Arcor is the former name of the fixed phone line and Internet business of Vodafone D2 GmbH, a German subsidiary of telecommunications company Vodafone. It is the second-largest provider of fixed phone lines in Germany after Deutsche Telekom. Its name changed on 1 August 2009 after Vodafone completed acquisition of the company. 
Its headquarters were in Eschborn near Frankfurt. It is one of the few telecommunications companies in Germany to operate an ISDN network that is independent of the incumbent provider Deutsche Telekom.

In 2008 Vodafone Germany had 2.1 million ADSL customers and 1.1 million ISDN customers. Arcor was the first German telecommunications provider to offer a flat rate tariff for ISDN phone lines.

> [Job]:
Copy the part of the Arcor passage that opens with the words containing "Its headquarters were" and closes with "provider Deutsche Telekom.", changing "headquarters" to "head office". The listing that comes next is separate material, unrelated to the Arcor passage.

Saved data entries:
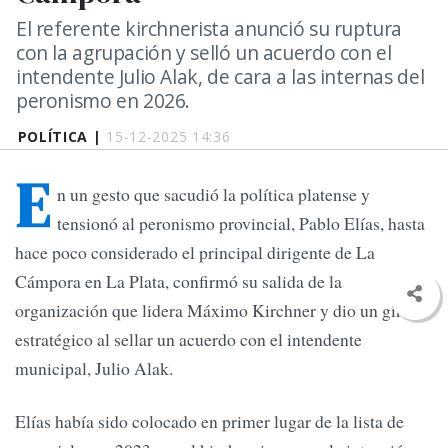
El referente kirchnerista anunció su ruptura
con la agrupación y selló un acuerdo con el
intendente Julio Alak, de cara a las internas del
peronismo en 2026.
POLÍTICA |
15-12-2025 14:36
E
n un gesto que sacudió la política platense y
tensionó al peronismo provincial, Pablo Elías, hasta
hace poco considerado el principal dirigente de La
Cámpora en La Plata, confirmó su salida de la
organización que lidera Máximo Kirchner y dio un giro
estratégico al sellar un acuerdo con el intendente
municipal, Julio Alak.
Elías había sido colocado en primer lugar de la lista de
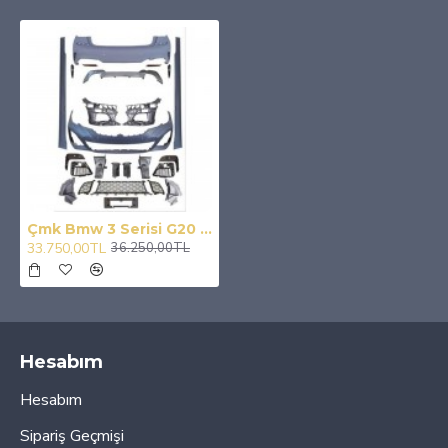
Çmk Bmw 3 Serisi G20 2019+ 3.40 M-Tech Dönüşüm- Full Body Kit
33.750,00TL
36.250,00TL
Hesabım
Hesabım
Sipariş Geçmişi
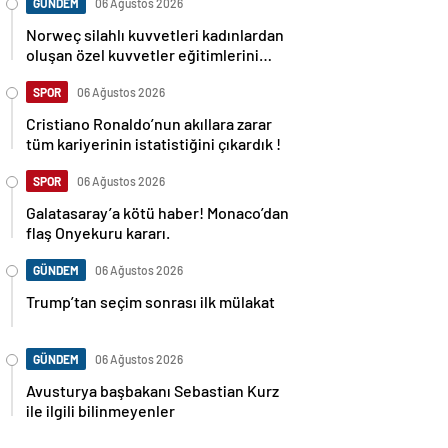
GÜNDEM
06 Ağustos 2026
Norweç silahlı kuvvetleri kadınlardan
oluşan özel kuvvetler eğitimlerini
başlattı.
SPOR
06 Ağustos 2026
Cristiano Ronaldo’nun akıllara zarar
tüm kariyerinin istatistiğini çıkardık !
SPOR
06 Ağustos 2026
Galatasaray’a kötü haber! Monaco’dan
flaş Onyekuru kararı.
GÜNDEM
06 Ağustos 2026
Trump’tan seçim sonrası ilk mülakat
GÜNDEM
06 Ağustos 2026
Avusturya başbakanı Sebastian Kurz
ile ilgili bilinmeyenler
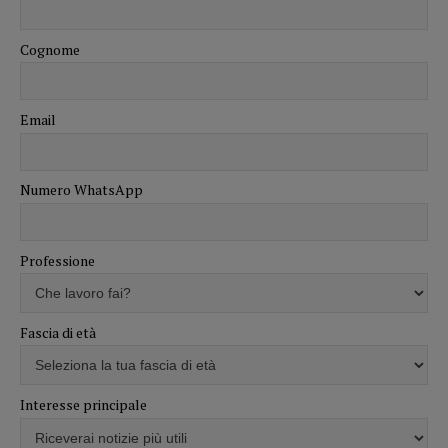
Cognome
Email
Numero WhatsApp
Professione
Fascia di età
Interesse principale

> [Reply to the exercise]:
Its head office were in Eschborn near Frankfurt. It is one of the few telecommunications companies in Germany to operate an ISDN network that is independent of the incumbent provider Deutsche Telekom.